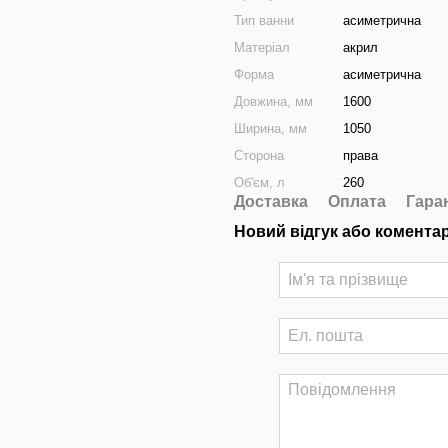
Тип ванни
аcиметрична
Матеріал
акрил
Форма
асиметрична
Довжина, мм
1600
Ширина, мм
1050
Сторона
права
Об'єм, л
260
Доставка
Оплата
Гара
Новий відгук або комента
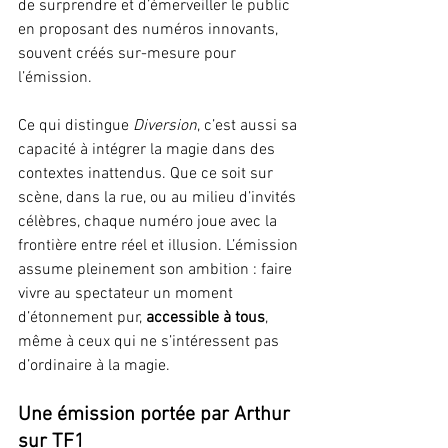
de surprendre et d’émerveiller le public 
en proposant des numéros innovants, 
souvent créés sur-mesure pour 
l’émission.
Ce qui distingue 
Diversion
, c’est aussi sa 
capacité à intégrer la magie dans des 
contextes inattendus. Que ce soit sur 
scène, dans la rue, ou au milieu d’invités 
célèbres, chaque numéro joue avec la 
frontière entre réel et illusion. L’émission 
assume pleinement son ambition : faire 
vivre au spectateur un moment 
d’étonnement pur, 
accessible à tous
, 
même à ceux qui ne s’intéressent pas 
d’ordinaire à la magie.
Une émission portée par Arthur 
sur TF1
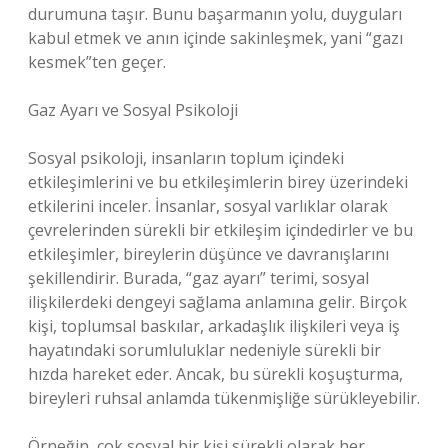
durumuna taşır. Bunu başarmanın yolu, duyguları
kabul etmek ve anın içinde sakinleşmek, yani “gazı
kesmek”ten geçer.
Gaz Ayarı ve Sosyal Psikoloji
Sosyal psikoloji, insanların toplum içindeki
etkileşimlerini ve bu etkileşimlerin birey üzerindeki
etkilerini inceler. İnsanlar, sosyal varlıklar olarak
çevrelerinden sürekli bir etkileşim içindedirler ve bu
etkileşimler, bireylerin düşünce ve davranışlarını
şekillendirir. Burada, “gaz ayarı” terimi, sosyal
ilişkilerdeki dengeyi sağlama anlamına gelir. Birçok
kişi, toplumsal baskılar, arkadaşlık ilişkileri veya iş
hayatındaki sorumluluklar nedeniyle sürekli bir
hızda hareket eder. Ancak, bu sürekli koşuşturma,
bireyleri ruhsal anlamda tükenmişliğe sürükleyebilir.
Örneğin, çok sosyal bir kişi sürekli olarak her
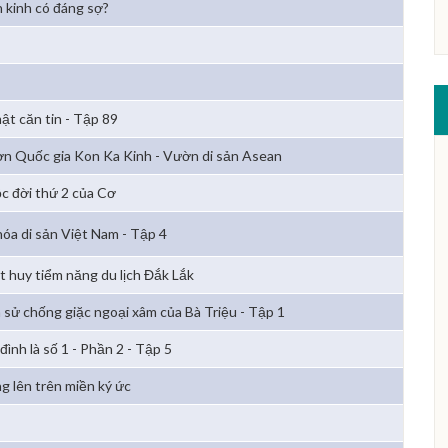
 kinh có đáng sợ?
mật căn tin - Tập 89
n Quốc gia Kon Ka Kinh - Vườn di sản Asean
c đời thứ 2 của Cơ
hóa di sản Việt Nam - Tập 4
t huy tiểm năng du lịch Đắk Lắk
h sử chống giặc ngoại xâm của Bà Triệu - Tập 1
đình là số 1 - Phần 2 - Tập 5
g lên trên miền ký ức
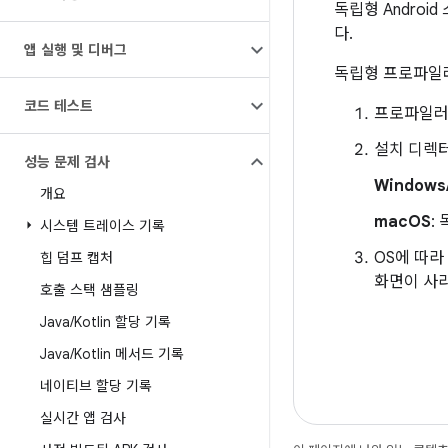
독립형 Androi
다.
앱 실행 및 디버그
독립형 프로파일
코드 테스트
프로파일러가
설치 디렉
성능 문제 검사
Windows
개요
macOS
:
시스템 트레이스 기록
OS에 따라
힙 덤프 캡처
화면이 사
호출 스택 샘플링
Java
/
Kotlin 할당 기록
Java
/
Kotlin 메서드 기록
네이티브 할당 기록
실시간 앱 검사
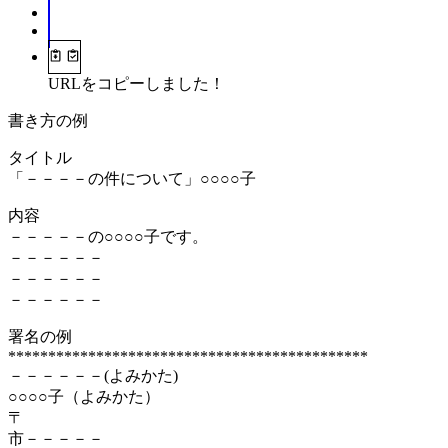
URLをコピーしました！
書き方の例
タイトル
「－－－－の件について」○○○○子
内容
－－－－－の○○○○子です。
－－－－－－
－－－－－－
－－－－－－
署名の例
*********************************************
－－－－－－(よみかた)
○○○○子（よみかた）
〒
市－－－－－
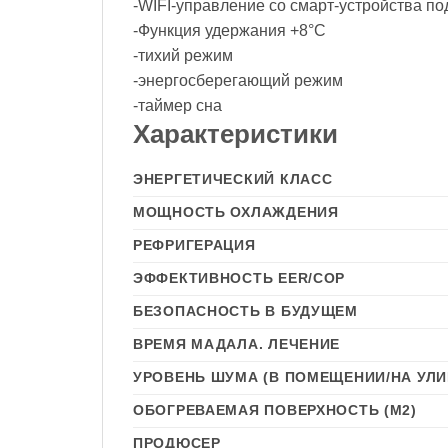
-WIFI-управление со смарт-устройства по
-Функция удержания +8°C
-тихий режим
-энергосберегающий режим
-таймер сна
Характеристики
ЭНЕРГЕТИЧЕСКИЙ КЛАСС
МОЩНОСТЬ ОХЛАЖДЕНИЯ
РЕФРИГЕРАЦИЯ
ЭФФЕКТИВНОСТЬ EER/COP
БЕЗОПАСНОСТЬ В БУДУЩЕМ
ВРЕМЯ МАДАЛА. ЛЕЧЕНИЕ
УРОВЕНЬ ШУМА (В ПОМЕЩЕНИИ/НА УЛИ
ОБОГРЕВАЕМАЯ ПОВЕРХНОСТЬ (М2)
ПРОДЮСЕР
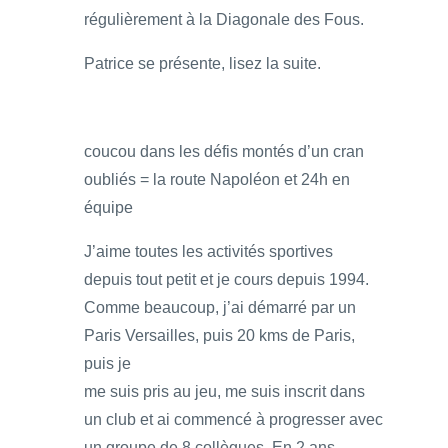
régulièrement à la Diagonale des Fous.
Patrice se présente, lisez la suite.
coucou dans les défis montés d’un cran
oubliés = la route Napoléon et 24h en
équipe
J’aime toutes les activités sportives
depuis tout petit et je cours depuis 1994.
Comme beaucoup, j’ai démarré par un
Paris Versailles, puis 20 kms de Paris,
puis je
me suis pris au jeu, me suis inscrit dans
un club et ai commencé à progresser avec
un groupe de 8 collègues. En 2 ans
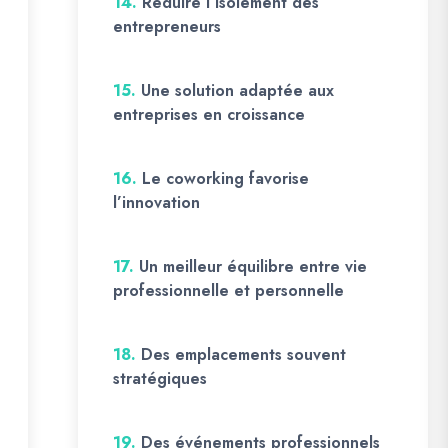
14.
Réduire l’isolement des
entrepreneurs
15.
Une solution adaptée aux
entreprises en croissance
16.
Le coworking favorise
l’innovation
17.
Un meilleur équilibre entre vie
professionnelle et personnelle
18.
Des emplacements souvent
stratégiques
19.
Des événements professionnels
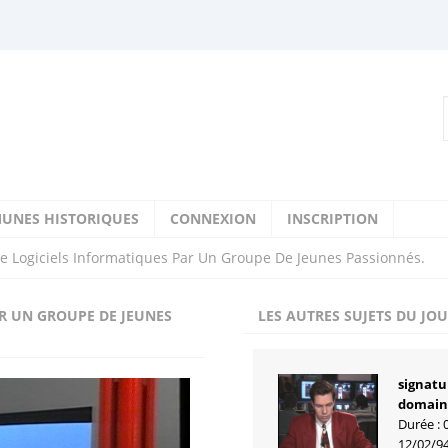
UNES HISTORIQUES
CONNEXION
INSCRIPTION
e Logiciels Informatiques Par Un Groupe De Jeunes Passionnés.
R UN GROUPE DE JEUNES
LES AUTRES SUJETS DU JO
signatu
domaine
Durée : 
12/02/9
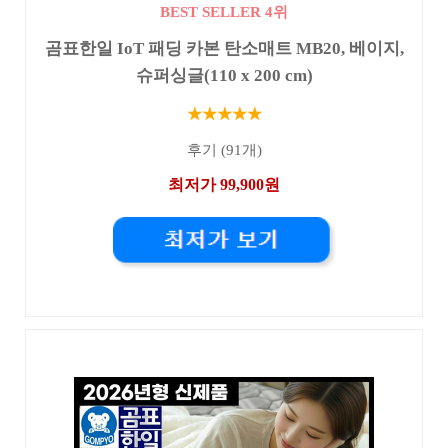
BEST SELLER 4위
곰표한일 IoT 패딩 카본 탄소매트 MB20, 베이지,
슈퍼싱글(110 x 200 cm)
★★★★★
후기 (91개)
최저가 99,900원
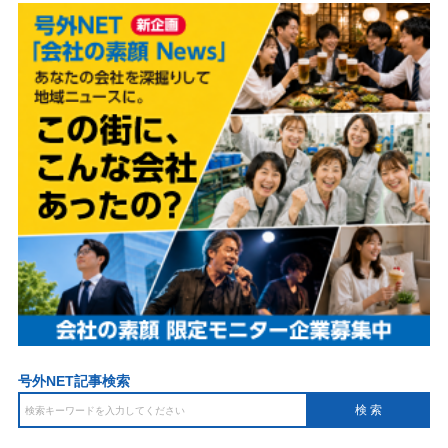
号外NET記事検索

· · · · · · ·

▶ What is needed
Return every line above that contains the string "kişi", matching case exactly.

▶ Reply to the exercise
kişi, toplumsal baskılar, arkadaşlık ilişkileri veya iş
Örneğin, çok sosyal bir kişi sürekli olarak her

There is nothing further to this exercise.